At 11:50am the chicken is still not there, so I cancel the order, pay and walk out. After buying a drink in a shop I take a taxi to the dam, leaving at 12pm. The cost will be 300 yuan, coming back at 3pm + another 50 yuan to go to the airport.

Then everything goes wrong and I end up wasting half a day and some money. The driver needs longer than expected to reach the dam (1 hr vs. 40 minutes), because he keeps driving on tiny roads instead of taking the motorway. Then he does not actually drive to the dam, he stops instead outside of the compound and suggests that I walk inside. Fine, but the distances are huge and if I walk I simply don't have the time to reach the positions from which to shoot photos of the dam. And in any case I need a ticket to enter the compound.
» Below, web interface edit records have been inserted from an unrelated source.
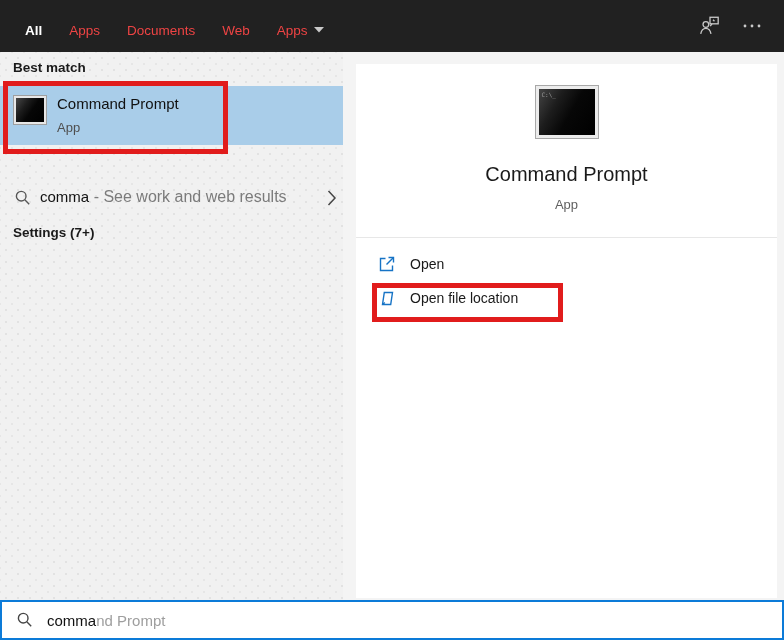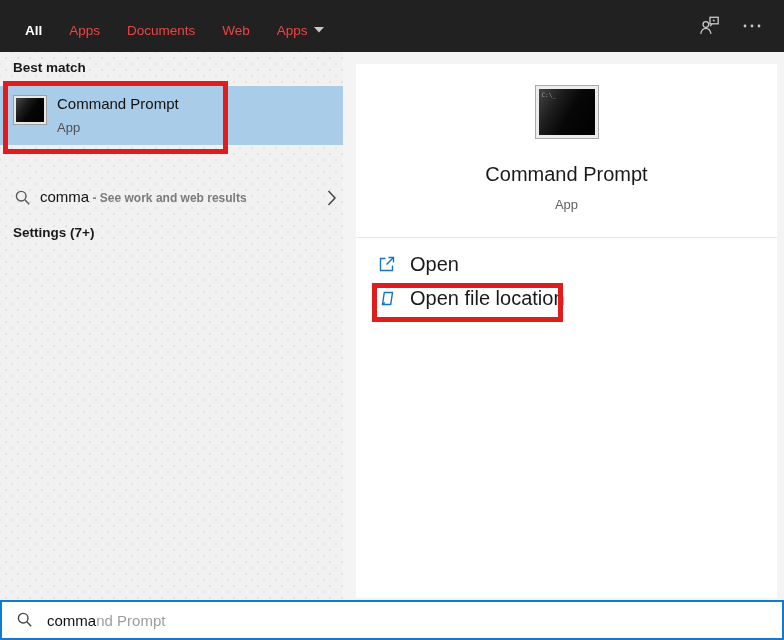--- a/index.html
+++ b/index.html
@@ -42,7 +42,7 @@
   .suggest-mag { position:absolute; left:14px; top:7px; }
   .suggest-text { position:absolute; left:40px; top:6px; white-space:nowrap; }
   .suggest-query { font-size:15px; color:#111; }
-  .suggest-rest { font-size:12px; color:#7b7b7b;font-weight:bold; }
+  .suggest-rest { font-size:16px; color:#7b7b7b; }
   .suggest-chev { position:absolute; left:327px; top:7px; }
 
   

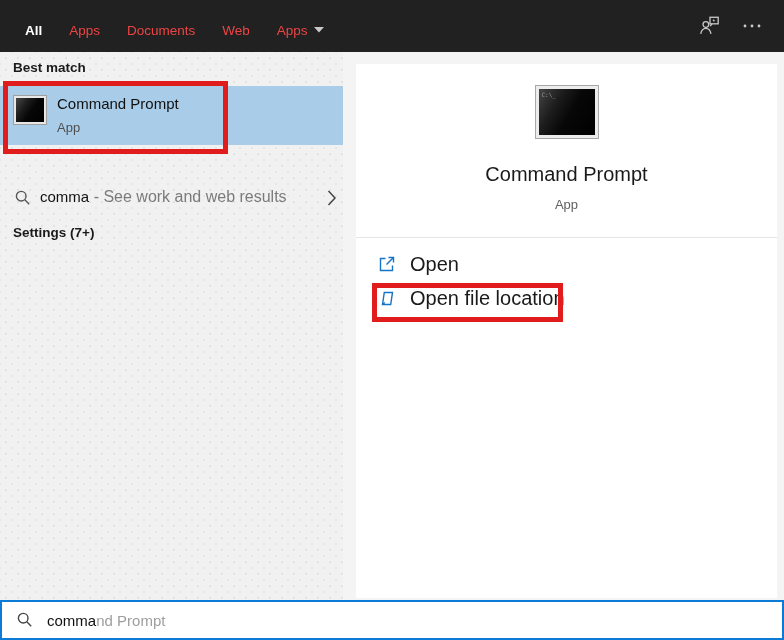--- a/index.html
+++ b/index.html
@@ -58,7 +58,7 @@
   .actions { position:absolute; left:0; top:183px; width:421px; }
   .action-row { display:flex; align-items:center; height:34px; padding-left:22px; cursor:pointer; }
   .action-ic { width:18px; height:18px; margin-right:14px; flex:none; }
-  .action-label { font-size:20px; color:#1a1a1a; }
+  .action-label { font-size:14px; color:#1a1a1a; }
 
   
   .anno { position:absolute; border:5px solid #e11c1c; pointer-events:none; z-index:30; }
The driver then brings to a place which is sort of a ticket office (but not really), where there is a lady. A discussion starts which lasts for almost half an hour. Chinese generally are very efficient, but sometimes they can also be very inefficient and lose a lot of time talking. It turns out that taxis are not allowed into the dam compound and only buses from tour companies are. So I should have booked a tour. But in any case why didn't the driver tell me in advance?

At 1:40pm, I've had enough of it and tell the taxi driver to bring me back to the hotel. Let's stop this negative sequence and move on to the next destination. And the taxi driver drives back over those tiny little roads in the mountains, instead of taking the motorway...

At 2:40pm we're back in the hotel. I pay the driver, get my bags and take another taxi to the airport. This time the trip to the airport costs 80 yuan (why so pricey)?

At 3:35pm we reach the airport. I check in, then proceed to the gate. No complaint of excess luggage weight. The comfortable Air China plan, an Airbus A320, is about 70% full and takes off on time at 4:40pm. Nice to be on a plane again after so much overland travelling.

I'll take the bus tomorrow to Hangzhou, although I'm tempted to stay longer in Shanghai, because I like the city. I wonder if I should skip Nanjing, because there is probably not that much to see there. An option would be to make a stop in Dalian, but you probably need more than one day there, because the attractions are out of town.

The plane lands punctually at 6:40pm in Shanghai's Pudong airport. By 7pm I have a hotel booking and am waiting for the maglev high speed train. Around 8am we arrive in Shanghai, and take a taxi. In the evening not much happens. I take a walk along the Bund in the evening. Full of people, because it's Saturday evening. It also seems that they enhanced the Pudong skyline with more lights, at least it looks more impressive now than when I first visited Shanghai two years ago. I'm back in the hotel by 10:30pm.